04 April 2008
Unusual action in unregulated area may redefine central bank’s role

This article is the second in a three-part series on the turmoil in the U.S. financial markets and efforts to address it.
Washington -- Unorthodox steps taken by the U.S. Federal Reserve have calmed the troubled capital markets but have brought on a debate about the central bank’s future role, according to experts.
In mid-March, the central bank took the most dramatic action since the housing and related credit crises erupted in 2007. It facilitated a takeover of Bear, Stearns and Company Inc. -- a faltering Wall Street investment firm -- and at an emergency meeting cut the interest rate on direct loans to banks.
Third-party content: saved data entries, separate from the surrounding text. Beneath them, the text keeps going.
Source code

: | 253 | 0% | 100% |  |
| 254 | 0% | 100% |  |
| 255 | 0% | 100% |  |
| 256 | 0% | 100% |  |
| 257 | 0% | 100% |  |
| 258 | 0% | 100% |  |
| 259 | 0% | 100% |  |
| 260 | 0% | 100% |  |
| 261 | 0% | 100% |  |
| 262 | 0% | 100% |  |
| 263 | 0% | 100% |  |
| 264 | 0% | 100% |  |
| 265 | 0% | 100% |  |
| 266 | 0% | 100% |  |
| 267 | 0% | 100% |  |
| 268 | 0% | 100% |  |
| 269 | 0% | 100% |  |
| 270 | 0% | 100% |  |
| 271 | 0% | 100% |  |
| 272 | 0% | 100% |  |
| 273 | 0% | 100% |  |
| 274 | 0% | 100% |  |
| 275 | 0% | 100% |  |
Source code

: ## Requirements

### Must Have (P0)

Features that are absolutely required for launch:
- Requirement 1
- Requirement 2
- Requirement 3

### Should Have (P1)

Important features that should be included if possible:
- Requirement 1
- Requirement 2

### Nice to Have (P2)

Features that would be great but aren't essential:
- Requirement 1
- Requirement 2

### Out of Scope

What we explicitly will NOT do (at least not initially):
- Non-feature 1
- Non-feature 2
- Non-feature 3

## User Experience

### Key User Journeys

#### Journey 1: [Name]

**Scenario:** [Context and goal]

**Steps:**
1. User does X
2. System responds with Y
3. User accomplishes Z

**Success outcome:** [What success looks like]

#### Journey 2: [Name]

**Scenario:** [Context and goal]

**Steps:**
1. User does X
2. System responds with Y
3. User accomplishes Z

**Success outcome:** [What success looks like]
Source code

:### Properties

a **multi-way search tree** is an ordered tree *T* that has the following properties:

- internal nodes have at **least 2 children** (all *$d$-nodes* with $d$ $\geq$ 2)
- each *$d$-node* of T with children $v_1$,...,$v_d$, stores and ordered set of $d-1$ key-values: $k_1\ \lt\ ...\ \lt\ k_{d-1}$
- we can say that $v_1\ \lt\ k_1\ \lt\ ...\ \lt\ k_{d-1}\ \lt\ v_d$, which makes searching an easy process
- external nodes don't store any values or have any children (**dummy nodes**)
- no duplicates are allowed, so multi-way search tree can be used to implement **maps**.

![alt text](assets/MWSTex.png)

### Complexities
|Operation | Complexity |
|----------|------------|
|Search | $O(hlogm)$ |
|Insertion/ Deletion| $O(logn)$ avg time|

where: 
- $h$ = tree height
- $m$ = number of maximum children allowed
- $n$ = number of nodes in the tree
Also, for the first time since the 1930s, the central bank provided access to short-term borrowing through its “discount window” to investment houses it does not regulate. (See "U.S. Central Bank Takes Sweeping Action to Avert Financial Crisis.")
The plan, executed by the Federal Reserve in unison with the U.S. Treasury Department, has restored a measure of confidence to world financial markets.
President Bush called the plan “strong and decisive,” and some congressional leaders and experts cautiously praised it.
However, by setting the stage for deeper involvement in lightly regulated areas, central bankers entered an uncharted territory where they face a greater risk, according to some experts.
Former Federal Reserve Chairman Paul Volcker and economist Joseph Mason are uncertain whether the benefits of stretching the bank’s authority “to the limit,” as Volcker put it, outweigh the risks.
Mason, a finance professor at Drexel University, believes that the central bank risks its most precious asset -- credibility.
The credibility is particularly important in challenging times, he told America.gov, because it is crucial to the bank’s ability to control inflation and facilitate government borrowing at low rates. Mason and some other economists see a real threat of a surge in inflation.
Edwin Truman, a resident scholar at the Peterson Institute for International Economics, is not among them. The former Federal Reserve official told America.gov that any risk to the central bank’s credibility is minimal, “as long as it is very clear that [it is] not rescuing any particular institutions or individuals but trying to stabilize the financial system.”
The Federal Reserve has broader responsibilities than other central banks, which focus primarily on inflation, Truman said. These responsibilities include promoting economic growth and financial stability.
Federal Reserve Chairman Ben Bernanke defended the bank’s action in April 2 testimony before the congressional Joint Economic Committee.
"Given the current exceptional pressures on the global economy and financial system, the damage caused by a default by Bear Stearns could have been severe and extremely difficult to contain," he said.
Some experts and lawmakers argue, however, that the Federal Reserve could have acted in a way that would have ensured continued, smooth functioning of the financial system without putting taxpayers’ money at risk or, at least, without creating a moral hazard. To facilitate the acquisition of Bear Stearns by another large investment firm, the central bank agreed to guarantee close to $30 billion in Bear Stearns’ hard-to-value securities. The concern is that the central bank not only could lose money on those securities but also could encourage Wall Street firms to take even more risks in expectation of a future government rescue.
Truman said that the Federal Reserve’s move was in no way a “bailout” of Bear Stearns, as some have called it. The firm lost its independence, and its equity was wiped out, leaving its shareholders, who include Bear Stearns employees and executives, no winners at all, he said.
As to the risky assets, Truman said, the scenario that the Bear Stearns securities would generate profits rather than losses for the Federal Reserve cannot be excluded.
In any case, Treasury Secretary Henry Paulson said the central bank’s recent actions should be viewed as a precedent only for unusual periods of turmoil. Investment houses and other important financial institutions having temporary access to the bank’s discount window should be subject to certain disclosure and transparency requirements, he said. Paulson also said that the temporary arrangement is a learning experience for the U.S. government and will “inform a path forward.”
Mason is unpersuaded. He said the Federal Reserve and the government should have let the market work through the Bear Stearns insolvency problem, which likely would have led to the firm’s collapse. Having trusted market discipline in the past, the Federal Reserve and the government should do so in the future if another major financial institution finds itself near bankruptcy, he added.
But others point to Japan as an example of the failure of a hands-off approach. In the late 1980s, when Japanese banks accumulated large amounts of bad debt following the bursting of a real-estate bubble, financial authorities waited years for the market to clear the mess. This produced a decade-long economic malaise that ended only after the government began injecting huge amounts of public funds into the troubled banks.
The full texts of Paulson’s prepared remarks and Bernanke’s prepared statement are available respectively at the Treasury Department’s Web site and the Federal Reserve Web site.